CTP’nin Kurultayı ve Toplumsal Muhalefetin Yeni Eşiği

Cumhuriyetçi Türk Partisi, 29. Olağan Kurultayı’nı geride bıraktı. Yeni Parti Meclisi üyeleri belirlendi, partinin lideri Tufan Erhürman tek aday olarak yeniden büyük bir coşku ve güçlü bir onayla başkanlığa seçildi.
Bu vesileyle, CTP’nin yeni döneminde başarı ve verimli bir siyasal mücadele dönemi geçirmesini temenni ediyor, kurultaylarını içtenlikle kutluyorum.
Yarım asra yakın bir geçmişe sahip olan CTP, yalnızca bir siyasi parti değil, bu topraklarda solun, toplumcu siyasetin ve federatif çözüm mücadelesinin taşıyıcısıdır.
Bu nedenle, önümüzdeki dönemde partiye düşen sorumluluk yalnızca muhalefet yapmakla sınırlı değil; halkın iradesine, barışa ve ortak geleceğimize sahip çıkmak gibi tarihsel bir yükümlülüğü de barındırıyor.
2025 Ekim’inde yapılması planlanan Cumhurbaşkanlığı seçimlerinde Tufan Erhürman’ın tek aday olarak partililerden aldığı destek ve toplumda uyandırdığı umut, sadece CTP’nin değil, tüm solun birlikte yürümesi için bir fırsata dönüştürülmelidir. Ancak bu seçim sürecinin başarıya ulaşabilmesi için olası bir erken genel seçimde meclis içi muhalefetin güçlenmesi, hatta CTP’nin hükümet kurma potansiyelini yeniden yakalaması elzemdir.
Bugün sağın çıkar odaklı, günü kurtarmaya yönelik politikalarına karşı, CTP öncülüğünde şekillenecek bir toplumsal muhalefet hattına her zamankinden fazla ihtiyaç vardır.
Sadece CTP değil, tüm sol yapıların kişisel ve partisel çıkarlarını bir kenara bırakıp ortak bir zeminde buluşması artık bir tercihten öte zorunluluktur. Kıbrıs sorunu konusunda takınılacak ortak tavır ve kuzeydeki iç sorunlar karşısında izlenecek dayanışmacı yol haritası, bizleri varoluş mücadelemizin bireysel değil, toplumsal olduğunu hatırlamaya davet ediyor.
Katılımcı demokrasiyi sadece bir söylem değil, bir pratik haline getirmeli; sağın koltuk ve menfaat ittifaklarına karşı halkın iradesini, çocuklarımızın geleceğini, adamızın barış umudunu yükseltmeliyiz.

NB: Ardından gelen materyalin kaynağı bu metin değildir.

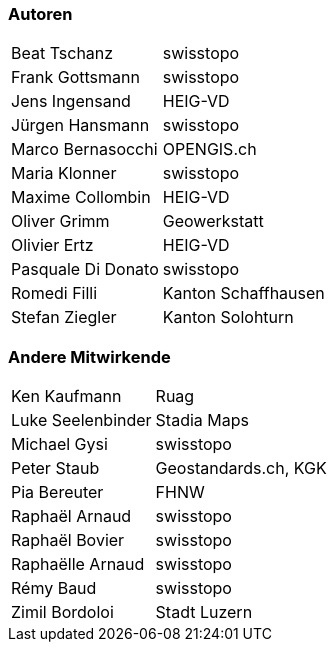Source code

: === Autoren

[width="100%",cols="24%,76%",]
|===
| Beat Tschanz        | swisstopo
| Frank	Gottsmann	  | swisstopo       
| Jens Ingensand	  | HEIG-VD  
| Jürgen Hansmann     | swisstopo        
| Marco Bernasocchi   | OPENGIS.ch      
| Maria Klonner       | swisstopo
| Maxime Collombin    | HEIG-VD         
| Oliver Grimm        | Geowerkstatt    
| Olivier Ertz        | HEIG-VD         
| Pasquale Di Donato  |	swisstopo       
| Romedi Filli        | Kanton Schaffhausen
| Stefan Ziegler      | Kanton Solohturn 
|===

=== Andere Mitwirkende

[width="100%",cols="24%,76%",]
|===
| Ken Kaufmann	      | Ruag
| Luke Seelenbinder   | Stadia Maps
| Michael Gysi        | swisstopo
| Peter Staub         | Geostandards.ch, KGK
| Pia Bereuter        | FHNW
| Raphaël Arnaud      | swisstopo
| Raphaël Bovier      | swisstopo
| Raphaëlle Arnaud    | swisstopo
| Rémy Baud           | swisstopo
| Zimil Bordoloi      | Stadt Luzern
|===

Bu süreçte yalnızca kısa vadeli kazanımlar değil, orta ve uzun vadeli stratejilerle toplumsal bir dönüşüm planı da ortaya konulmalıdır.

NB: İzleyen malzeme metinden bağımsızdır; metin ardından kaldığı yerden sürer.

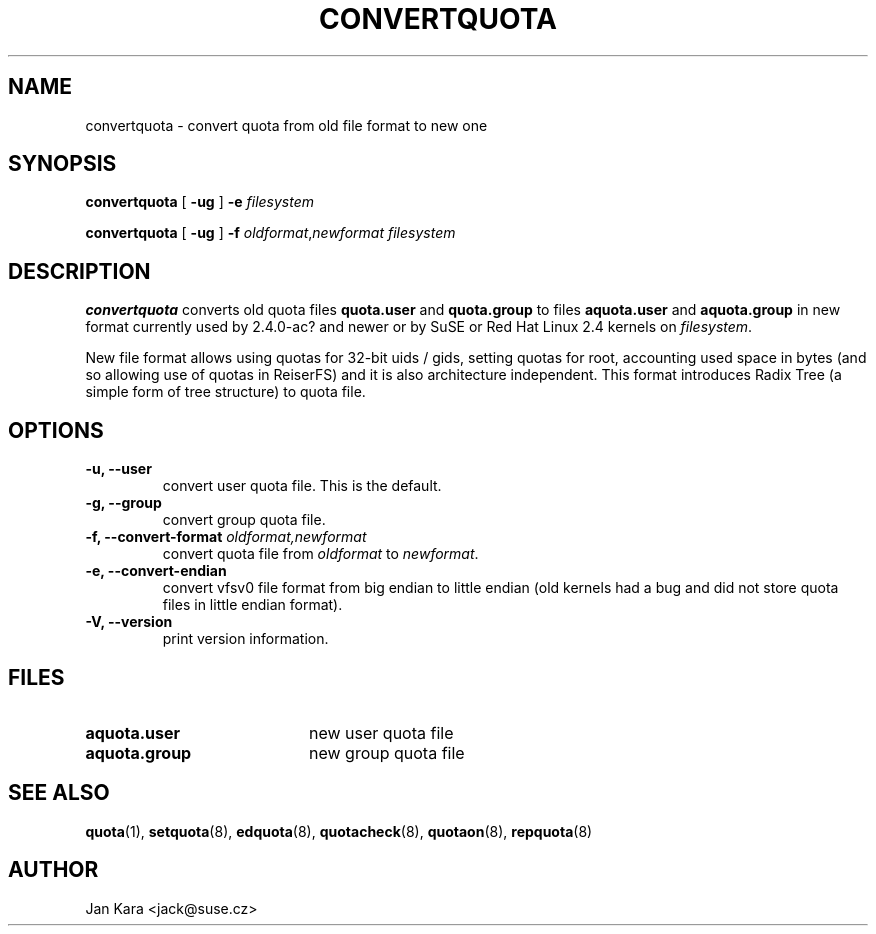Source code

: .TH CONVERTQUOTA 8 "Fri Aug 20 1999"
.UC 4
.SH NAME
convertquota \- convert quota from old file format to new one
.SH SYNOPSIS
.B convertquota
[
.B -ug
] 
.B -e
.I filesystem
.LP
.B convertquota
[
.B -ug
] 
.B -f
.IR oldformat , newformat
.I filesystem
.SH DESCRIPTION
.B convertquota
converts old quota files
.BR quota.user
and
.BR quota.group
to files
.BR aquota.user
and
.BR aquota.group
in new format currently used by 2.4.0-ac? and newer or by SuSE or Red Hat Linux 2.4 kernels on
.IR filesystem .
.PP
New file format allows using quotas for 32-bit uids / gids, setting quotas for root,
accounting used space in bytes (and so allowing use of quotas in ReiserFS) and it
is also architecture independent. This format introduces Radix Tree (a simple form of tree
structure) to quota file.
.SH OPTIONS
.TP
.B -u, --user
convert user quota file. This is the default.
.TP
.B -g, --group
convert group quota file.
.TP
.B -f, --convert-format \f2oldformat,newformat\f1
convert quota file from
.I oldformat
to
.IR newformat .
.TP
.B -e, --convert-endian
convert vfsv0 file format from big endian to little endian (old kernels had
a bug and did not store quota files in little endian format).
.TP
.B -V, --version
print version information.
.SH FILES
.TP 20
.B aquota.user
new user quota file
.TP
.B aquota.group
new group quota file
.SH "SEE ALSO"
.BR quota (1),
.BR setquota (8),
.BR edquota (8),
.BR quotacheck (8),
.BR quotaon (8),
.BR repquota (8)
.SH AUTHOR
Jan Kara \<jack@suse.cz\>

Özellikle AKP’nin Türkiye’de kurumsallaştırdığı tek adam rejimini ve siyasal İslam politikalarını adaya ihraç etme çabasına karşı dimdik durmalı; Baf’tan Karpaz’a uzanan iradeyi uluslararası alanda Kıbrıs sorunu ekseninde görünür ve etkili kılacak siyasal zemini kurmalıyız.
Aynı zamanda kuzeydeki ekonomik kaynakların Türkiye sermayesine peşkeş çekilmesine karşı alternatif politikalar geliştirilmeli, bu talana ‘dur’ diyebilecek toplumsal refleksler güçlendirilmelidir.
Cumhurbaşkanlığı makamı da dahil olmak üzere yerel ve genel yönetimlerde solun ve CTP’nin asıl hedefi, kişisel ya da partisel çıkarların ötesinde, toplumun geleceğini federal çözümle güvence altına almak olmalıdır.
Kurultayda hissedilen o coşku, umuyorum ki CTP’nin bu misyonuna sahip çıkacağı yeni bir dönemin de habercisidir.
Ana muhalefet sıfatını yalnızca tabelada değil, sokakta, mecliste ve uluslararası zeminde de hakkıyla taşımak mecburiyetinde olan CTP’ye bir kez daha başarılar diliyorum. Toplumun, barışın ve emekten yana geleceğin inşasında yolumuz açık olsun.